L’exposition prénatale et postnatale au Chlordécone est associée à une diminution des capacités intellectuelles et à une augmentation des difficultés comportementales, chez les plus jeunes. Telle est la terrible conclusion de la dernière étude de l'Institut national de la santé et de la recherche médicale (INSERM), parue lundi 27 février 2023, sur les conséquences du pesticide sur les enfants de 7 ans.
Les chercheurs de l’INSERM ont passé au crible 576 enfants issus de la cohorte mère-enfant "Timoun", du nom de cette étude menée en Guadeloupe dès 2004. Les premiers travaux ont été menés sur des enfants de 7 et 18 mois, puis les recherches ont continué sur les enfants jusqu’à 7 ans. L’évolution de ces jeunes sujets, chez lesquels des dégâts avaient déjà été révélés, a donc été suivie.
Il apparait désormais qu’avec le temps les ravages de ce neurotoxique se poursuivent. Le Chlordécone agit, en effet, sur de nombreux neuro-transmetteurs et sur les propriétés hormonales. De ce fait, les deux sexes ne sont pas touchés de la même façon, même si chacun en subit les conséquences.
L’exposition au Chlordécone entraine des conséquences négatives sur le bon développement et, notamment, sur le neuro-développement des enfants, à une période à laquelle toutes les capacités intellectuelles, motrices, comportementales... se développent.

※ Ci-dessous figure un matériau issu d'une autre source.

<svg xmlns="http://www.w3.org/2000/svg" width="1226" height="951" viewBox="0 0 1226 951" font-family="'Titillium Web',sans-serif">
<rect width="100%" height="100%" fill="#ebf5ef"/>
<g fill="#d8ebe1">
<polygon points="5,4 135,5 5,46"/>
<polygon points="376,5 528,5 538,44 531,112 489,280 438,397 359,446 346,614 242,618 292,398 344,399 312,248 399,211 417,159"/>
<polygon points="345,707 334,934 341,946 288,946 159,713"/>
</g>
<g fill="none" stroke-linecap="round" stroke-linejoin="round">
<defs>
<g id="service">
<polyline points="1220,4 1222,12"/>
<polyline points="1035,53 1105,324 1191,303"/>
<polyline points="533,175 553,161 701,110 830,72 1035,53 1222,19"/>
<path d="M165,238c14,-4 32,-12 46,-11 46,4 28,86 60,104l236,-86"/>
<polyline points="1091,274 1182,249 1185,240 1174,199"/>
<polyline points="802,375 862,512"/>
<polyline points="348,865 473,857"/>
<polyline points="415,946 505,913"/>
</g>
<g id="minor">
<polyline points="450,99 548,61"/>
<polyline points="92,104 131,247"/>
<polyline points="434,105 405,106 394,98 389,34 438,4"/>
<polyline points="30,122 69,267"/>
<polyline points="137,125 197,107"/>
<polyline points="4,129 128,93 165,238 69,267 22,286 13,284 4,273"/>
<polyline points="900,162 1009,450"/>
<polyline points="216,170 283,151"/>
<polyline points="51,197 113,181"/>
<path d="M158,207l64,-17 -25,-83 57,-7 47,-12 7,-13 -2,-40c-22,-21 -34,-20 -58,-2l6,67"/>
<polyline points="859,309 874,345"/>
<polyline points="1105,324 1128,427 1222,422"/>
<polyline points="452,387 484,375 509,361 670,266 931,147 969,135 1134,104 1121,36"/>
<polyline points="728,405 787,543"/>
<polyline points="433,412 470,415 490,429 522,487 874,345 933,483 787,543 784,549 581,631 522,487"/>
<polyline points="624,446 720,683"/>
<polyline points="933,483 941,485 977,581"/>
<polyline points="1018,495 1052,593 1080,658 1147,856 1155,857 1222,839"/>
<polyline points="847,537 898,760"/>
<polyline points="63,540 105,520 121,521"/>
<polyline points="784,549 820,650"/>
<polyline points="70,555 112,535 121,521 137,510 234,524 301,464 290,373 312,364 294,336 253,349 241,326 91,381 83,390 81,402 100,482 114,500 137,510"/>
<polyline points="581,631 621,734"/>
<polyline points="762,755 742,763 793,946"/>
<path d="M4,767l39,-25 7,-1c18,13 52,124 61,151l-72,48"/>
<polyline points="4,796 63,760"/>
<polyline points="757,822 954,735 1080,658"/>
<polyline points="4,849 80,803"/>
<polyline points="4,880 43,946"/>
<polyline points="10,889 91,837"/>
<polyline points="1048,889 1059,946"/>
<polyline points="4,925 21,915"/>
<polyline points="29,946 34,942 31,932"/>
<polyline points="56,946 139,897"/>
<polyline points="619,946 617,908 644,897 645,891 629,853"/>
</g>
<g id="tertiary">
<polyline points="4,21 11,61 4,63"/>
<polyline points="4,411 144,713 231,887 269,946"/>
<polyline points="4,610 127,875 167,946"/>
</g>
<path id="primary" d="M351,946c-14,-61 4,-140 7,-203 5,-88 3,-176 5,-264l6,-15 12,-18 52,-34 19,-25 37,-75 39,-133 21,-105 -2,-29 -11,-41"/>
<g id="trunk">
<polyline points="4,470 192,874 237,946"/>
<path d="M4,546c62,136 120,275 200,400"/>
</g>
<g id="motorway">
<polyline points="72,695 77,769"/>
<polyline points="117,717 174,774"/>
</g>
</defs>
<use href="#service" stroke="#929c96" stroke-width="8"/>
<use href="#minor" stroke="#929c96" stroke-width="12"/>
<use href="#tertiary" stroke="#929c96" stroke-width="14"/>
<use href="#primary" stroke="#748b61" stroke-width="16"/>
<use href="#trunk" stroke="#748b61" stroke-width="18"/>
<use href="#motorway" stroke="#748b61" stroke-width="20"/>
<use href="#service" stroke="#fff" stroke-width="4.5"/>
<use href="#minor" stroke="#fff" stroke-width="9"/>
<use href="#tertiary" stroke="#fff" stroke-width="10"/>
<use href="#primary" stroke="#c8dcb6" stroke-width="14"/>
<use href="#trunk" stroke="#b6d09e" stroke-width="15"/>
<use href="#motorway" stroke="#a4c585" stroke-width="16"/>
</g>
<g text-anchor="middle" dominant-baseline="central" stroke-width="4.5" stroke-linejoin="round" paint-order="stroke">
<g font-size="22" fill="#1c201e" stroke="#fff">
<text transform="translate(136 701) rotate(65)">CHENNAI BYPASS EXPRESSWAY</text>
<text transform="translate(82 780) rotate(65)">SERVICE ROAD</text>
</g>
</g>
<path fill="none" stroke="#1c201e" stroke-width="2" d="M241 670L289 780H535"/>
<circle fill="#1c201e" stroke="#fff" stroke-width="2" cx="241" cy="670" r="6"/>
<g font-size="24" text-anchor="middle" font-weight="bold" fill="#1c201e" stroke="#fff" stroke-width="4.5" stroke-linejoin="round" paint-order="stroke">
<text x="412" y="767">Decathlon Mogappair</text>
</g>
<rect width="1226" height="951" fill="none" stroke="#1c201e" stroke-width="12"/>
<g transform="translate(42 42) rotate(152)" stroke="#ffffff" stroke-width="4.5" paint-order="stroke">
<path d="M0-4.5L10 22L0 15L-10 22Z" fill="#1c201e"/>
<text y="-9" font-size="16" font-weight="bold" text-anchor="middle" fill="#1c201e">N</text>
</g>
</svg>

Luc Multigner, directeur de recherche à l’INSERM (interrogé par Thierry Belmont)
Exposition in utéro
Avant la naissance, lorsque le taux de Chlordécone est important au niveau du cordon ombilical, les enfants développent des difficultés dites "internalisées" supérieures à la moyenne, par la suite. En clair, ils sont moins à même de gérer leurs émotions et ont d’avantage de problèmes dans leurs relationnels avec les autres. Ce phénomène touche essentiellement les petites filles.
Exposition après la naissance
L’étude révèle qu’après la naissance, l’exposition à la Chlordécone se fait via l’alimentation et, dans une moindre mesure, par le lait maternel.
Dans ce cas, lorsque la présence de Chlordécone est retrouvée dans le sang des enfants, ce sont, cette fois-ci, les petits garçons qui vivent les conséquences les plus lourdes ; conséquences dites "externalisées". Les capacités intellectuelles sont touchées, avec une diminution du quotient intellectuel (QI) et des manifestations dans le raisonnement perceptif, la mémoire de travail, la vitesse de traitement de l’information, l’hyperactivité, l’inattention ou encore la compréhension verbale.
L’importance des politiques de prévention
Il faut maintenant intensifier les efforts pour réduire les taux de Chlordécone dans l’environnement.
L’intensité de l’impact est modeste. Il faut s’en inquiéter de manière quelque-peu raisonnée. Il ne s’agit pas de nier, bien au contraire, l’impact que cela a pu avoir dans le passé. C’est la raison pour laquelle nous concluons en termes opérationnels : "Voilà les conséquences. Ce que nous devons faire c’est tout le nécessaire pour réduire l’exposition des populations". Dans ce sens, les politiques publiques ont été, au cours de ces dernières années (il faut le dire), quand même assez efficaces. Aujourd’hui, les niveaux d’exposition sont bien plus faibles que ceux observés il y a une quinzaine d’années, lorsque ce travail a été initié.
Luc Multigner, directeur de recherche à l’INSERM (Interrogé par Thierry Belmont)
Le professeur Luc Multignier a tiré de l’étude "Timoun" l’amère conclusion que si les effets neurologiques et neurocomportementaux constatés sont relativement modérés et subtils, au niveau individuel, ils peuvent toutefois avoir un impact non négligeable, au niveau des populations antillaises dans leur ensemble, compte tenu de l’exposition généralisée de celles-ci au Chlordécone.